Task directions: Revise the passage of the DLF compression text between "Background & Motivation¶" and "a fundamental tension.", inclusive, so that "blurring" reads "smoothing".

Reading text:
DLF: Extreme Image Compression with Dual-generative Latent Fusion¶
Conference: ICCV 2025 arXiv: 2503.01428 Code: dlfcodec.github.io Area: Model Compression / Image Compression Keywords: extreme low-bitrate image compression, generative codec, dual-branch encoding, vector quantization, semantic-detail decomposition
TL;DR¶
This paper proposes the Dual-generative Latent Fusion (DLF) framework, which decomposes the image latent space into semantic and detail branches for separate compression, and eliminates inter-branch redundancy via a cross-branch interactive design. At extreme low bitrates (<0.01 bpp), DLF achieves state-of-the-art reconstruction quality with BD-Rate savings of up to 67.82% over MS-ILLM, while decoding significantly faster than diffusion-based approaches.
Background & Motivation¶
State of the Field¶
Extreme low-bitrate image compression (e.g., below 0.01 bpp) is a central challenge in the image compression community. Traditional codecs (VVC) and MSE-optimized neural codecs suffer from severe blurring at low bitrates. Recent methods based on generative tokenizers (e.g., VQGAN) achieve extremely high compression ratios by encoding images into a small number of token indices, yet face a fundamental tension.
Limitations of Prior Work¶
Capacity bottleneck of a single codebook: Generative tokenizers such as VQGAN learn compact codebooks by clustering semantics across an entire dataset, prioritizing dataset-level common content. As codebook size shrinks, instance-specific details (e.g., precise geometric features) are severely distorted.

Collected data entries:
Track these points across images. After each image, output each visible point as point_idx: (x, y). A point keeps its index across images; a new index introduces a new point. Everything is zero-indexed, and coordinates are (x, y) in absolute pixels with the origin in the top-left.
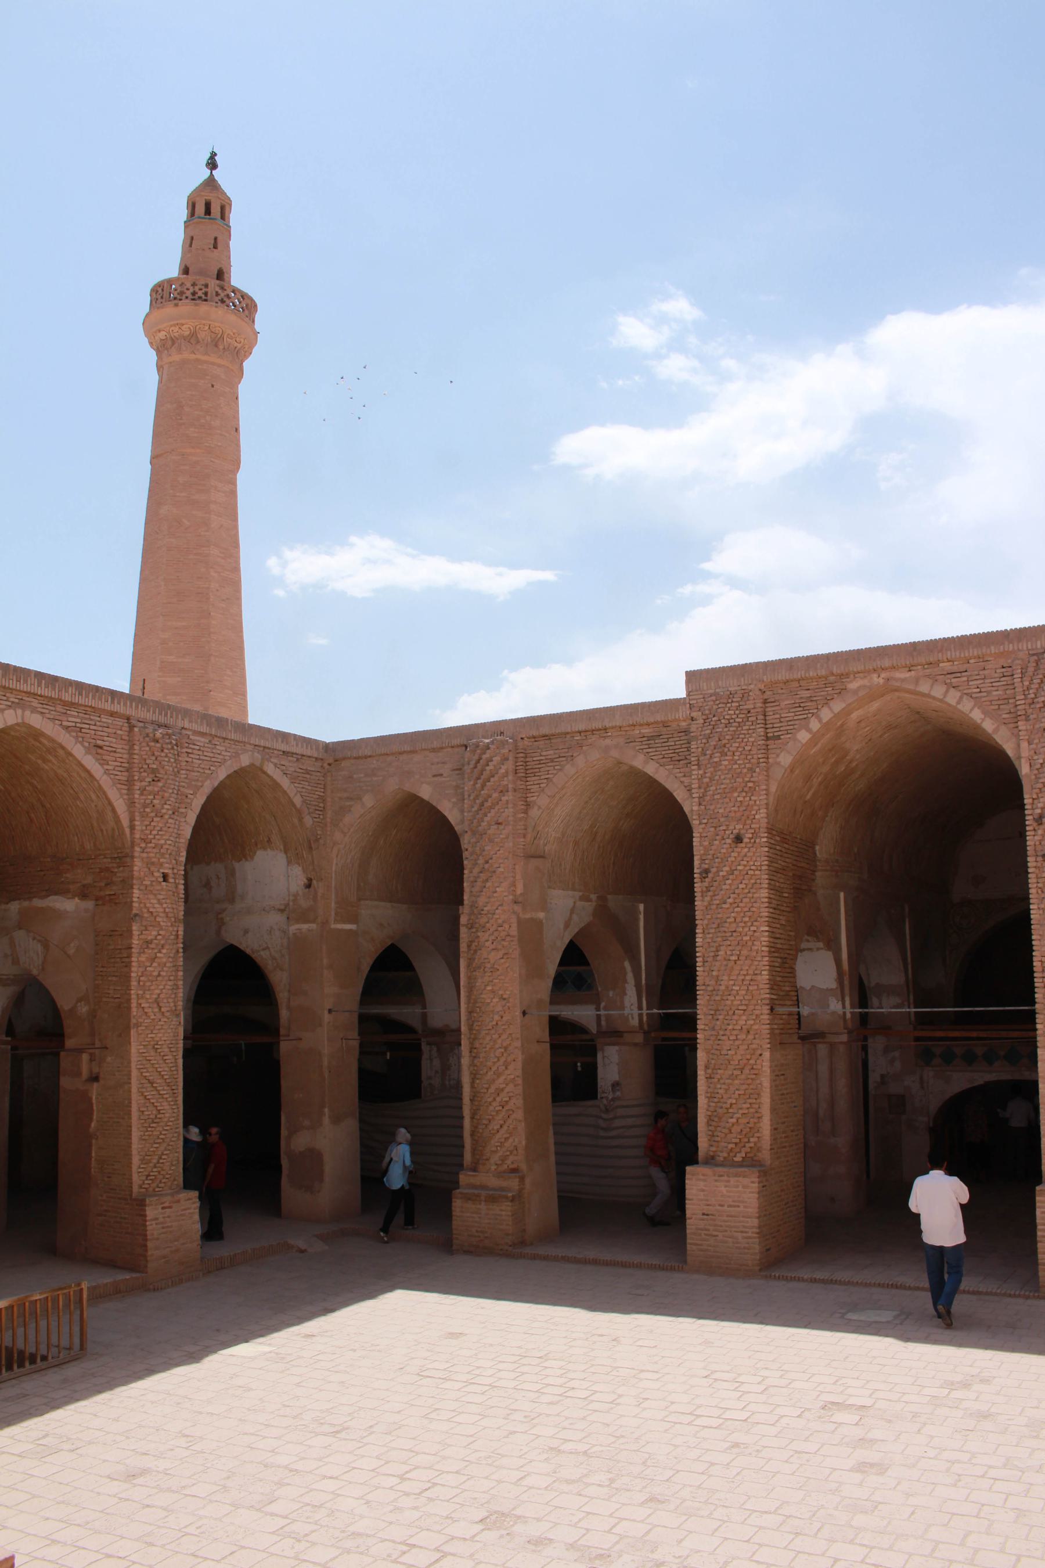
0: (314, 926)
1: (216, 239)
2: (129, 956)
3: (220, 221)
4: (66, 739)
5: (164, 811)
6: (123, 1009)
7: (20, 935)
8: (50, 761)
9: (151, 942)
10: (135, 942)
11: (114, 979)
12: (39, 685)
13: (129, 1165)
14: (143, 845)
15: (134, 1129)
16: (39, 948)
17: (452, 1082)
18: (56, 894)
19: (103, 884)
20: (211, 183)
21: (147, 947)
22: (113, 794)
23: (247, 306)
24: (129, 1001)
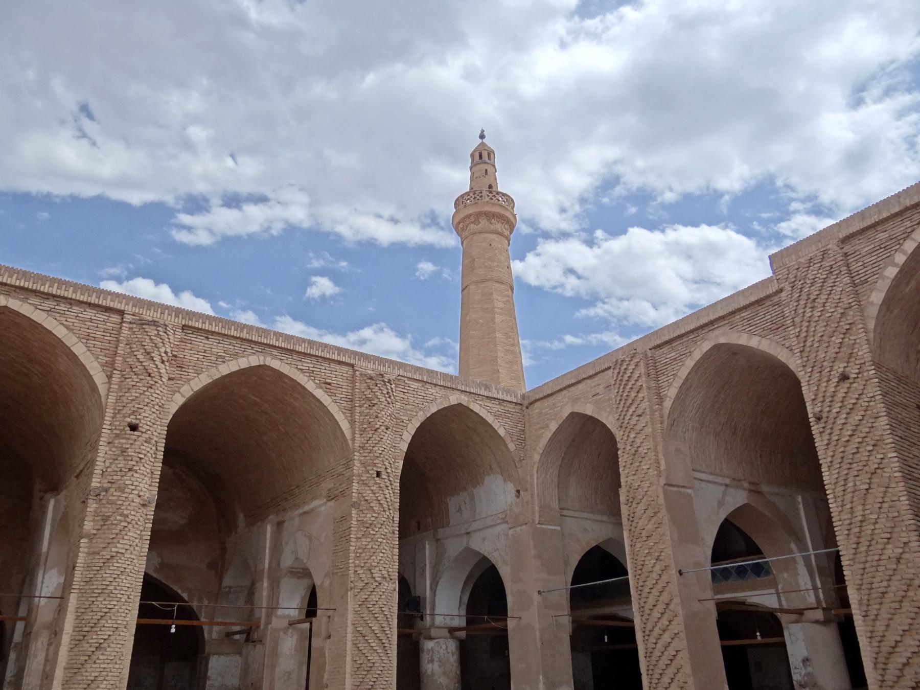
15: (348, 676)
16: (307, 542)
20: (482, 143)
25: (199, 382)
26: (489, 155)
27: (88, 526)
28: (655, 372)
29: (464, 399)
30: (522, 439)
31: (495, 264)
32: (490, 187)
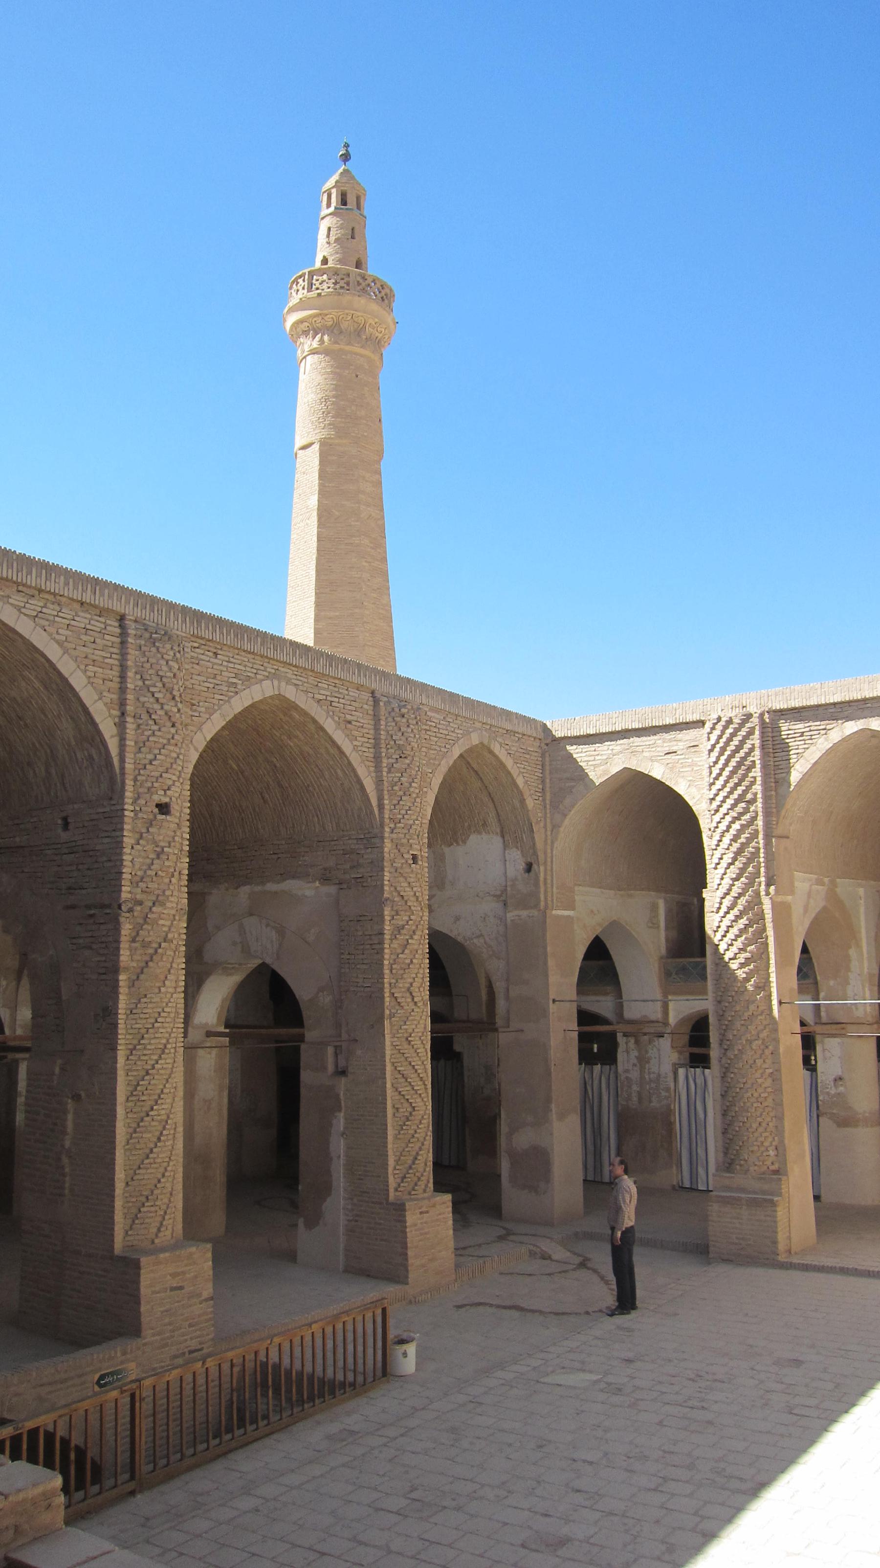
0: (535, 913)
1: (353, 229)
2: (381, 943)
3: (357, 212)
4: (319, 714)
5: (412, 790)
6: (375, 998)
7: (252, 924)
8: (296, 737)
9: (403, 927)
10: (387, 927)
11: (365, 967)
12: (294, 654)
13: (385, 1165)
14: (392, 826)
17: (652, 1076)
18: (293, 877)
19: (348, 866)
21: (399, 933)
22: (361, 771)
23: (385, 296)
24: (382, 990)
26: (358, 198)
31: (363, 413)
32: (358, 265)
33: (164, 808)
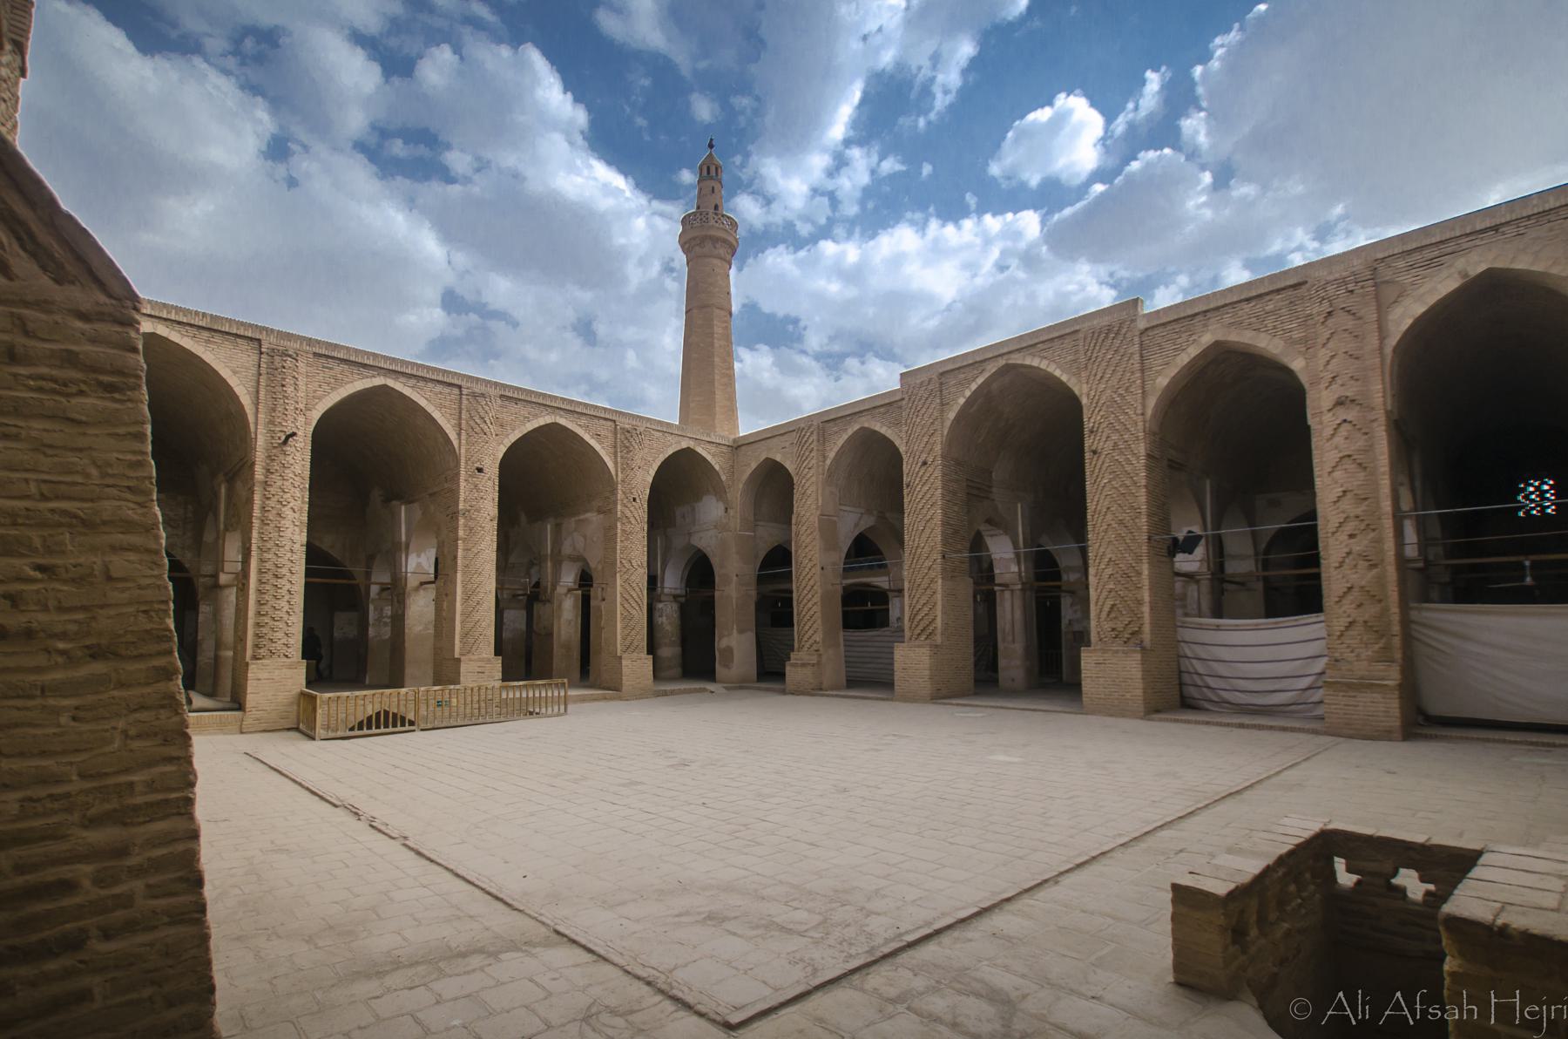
25: (515, 436)
27: (461, 533)
28: (823, 438)
29: (691, 444)
30: (732, 471)
32: (716, 207)
33: (480, 470)
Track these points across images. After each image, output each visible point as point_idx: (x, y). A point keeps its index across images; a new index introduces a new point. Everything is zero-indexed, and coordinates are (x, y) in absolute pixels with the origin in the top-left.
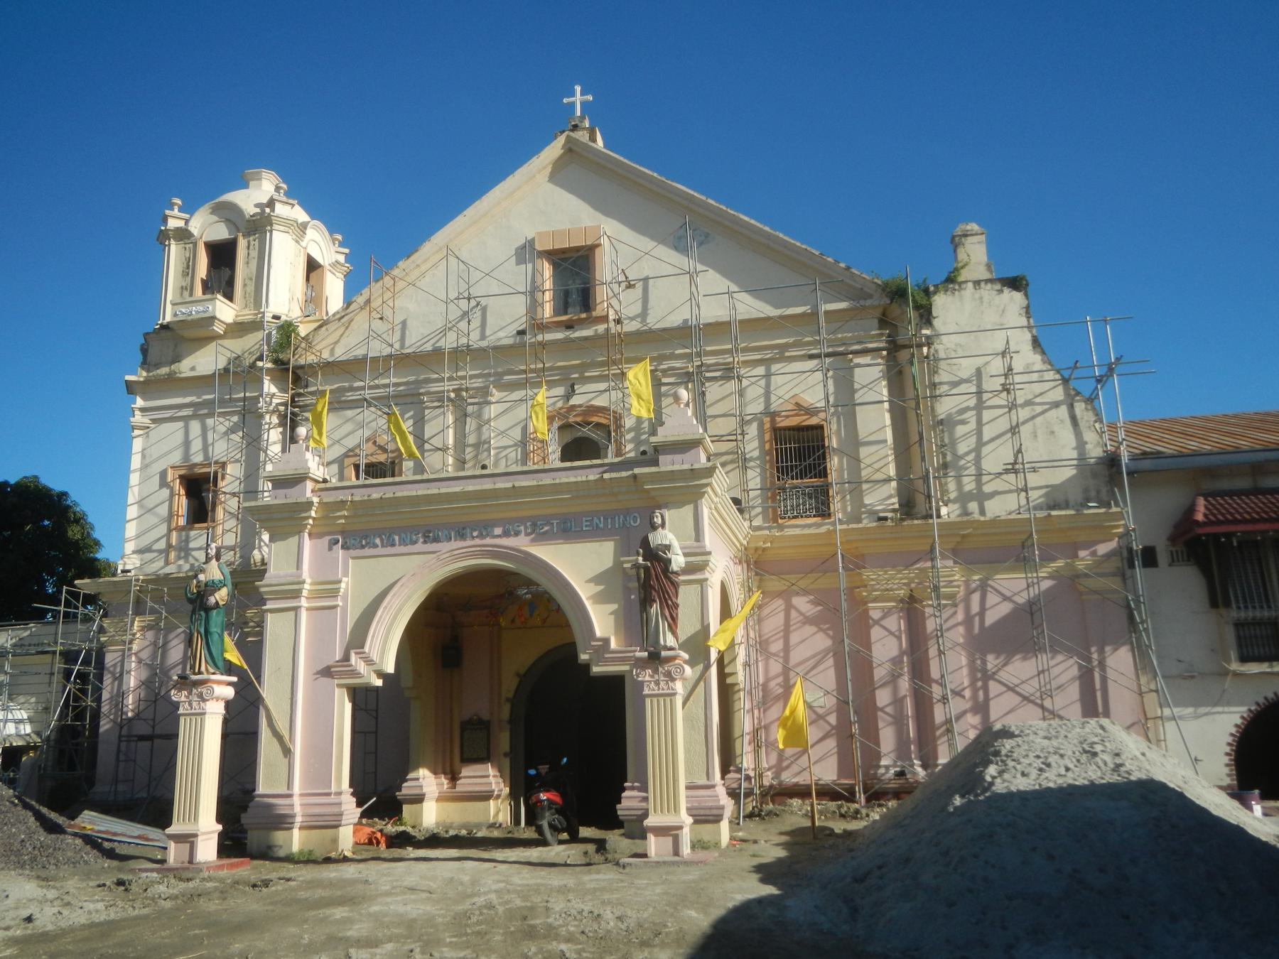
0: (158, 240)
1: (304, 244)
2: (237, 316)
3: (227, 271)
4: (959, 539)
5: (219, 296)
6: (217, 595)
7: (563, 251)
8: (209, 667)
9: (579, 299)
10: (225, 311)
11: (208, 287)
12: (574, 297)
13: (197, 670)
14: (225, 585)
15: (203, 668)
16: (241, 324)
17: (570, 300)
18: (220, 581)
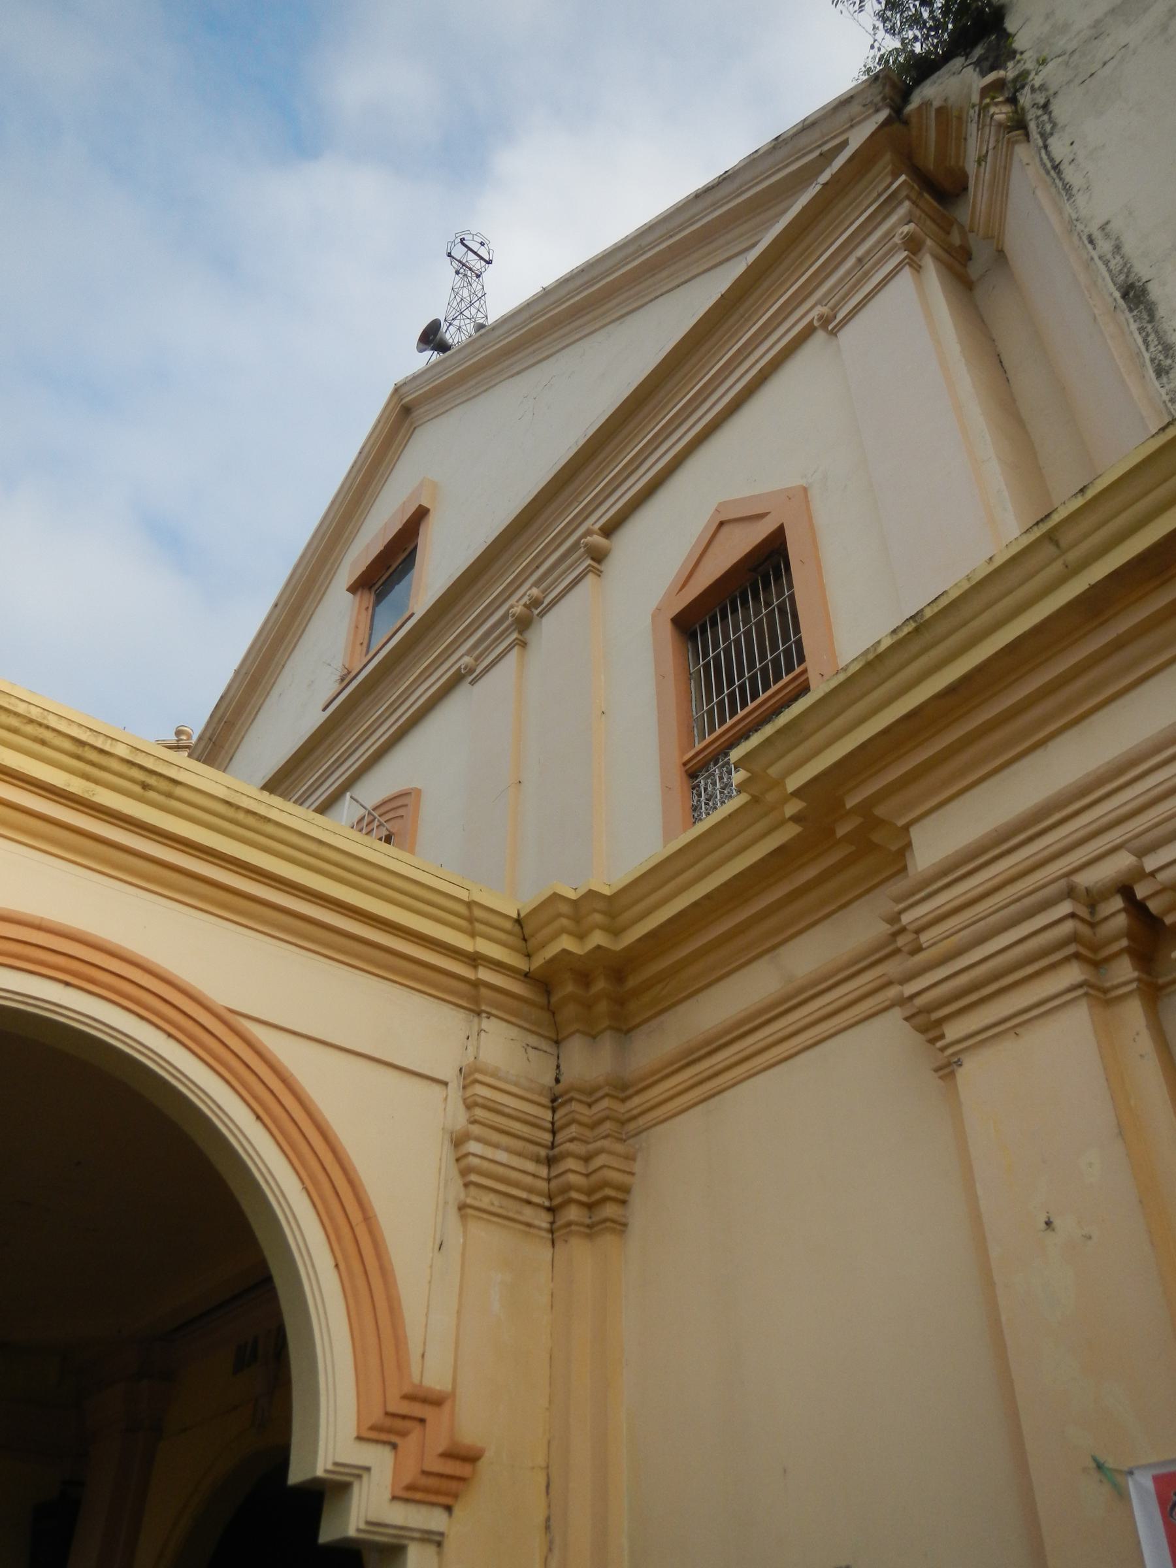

Output below:
Background & Motivation¶
State of the Field¶
Extreme low-bitrate image compression (e.g., below 0.01 bpp) is a central challenge in the image compression community. Traditional codecs (VVC) and MSE-optimized neural codecs suffer from severe smoothing at low bitrates. Recent methods based on generative tokenizers (e.g., VQGAN) achieve extremely high compression ratios by encoding images into a small number of token indices, yet face a fundamental tension.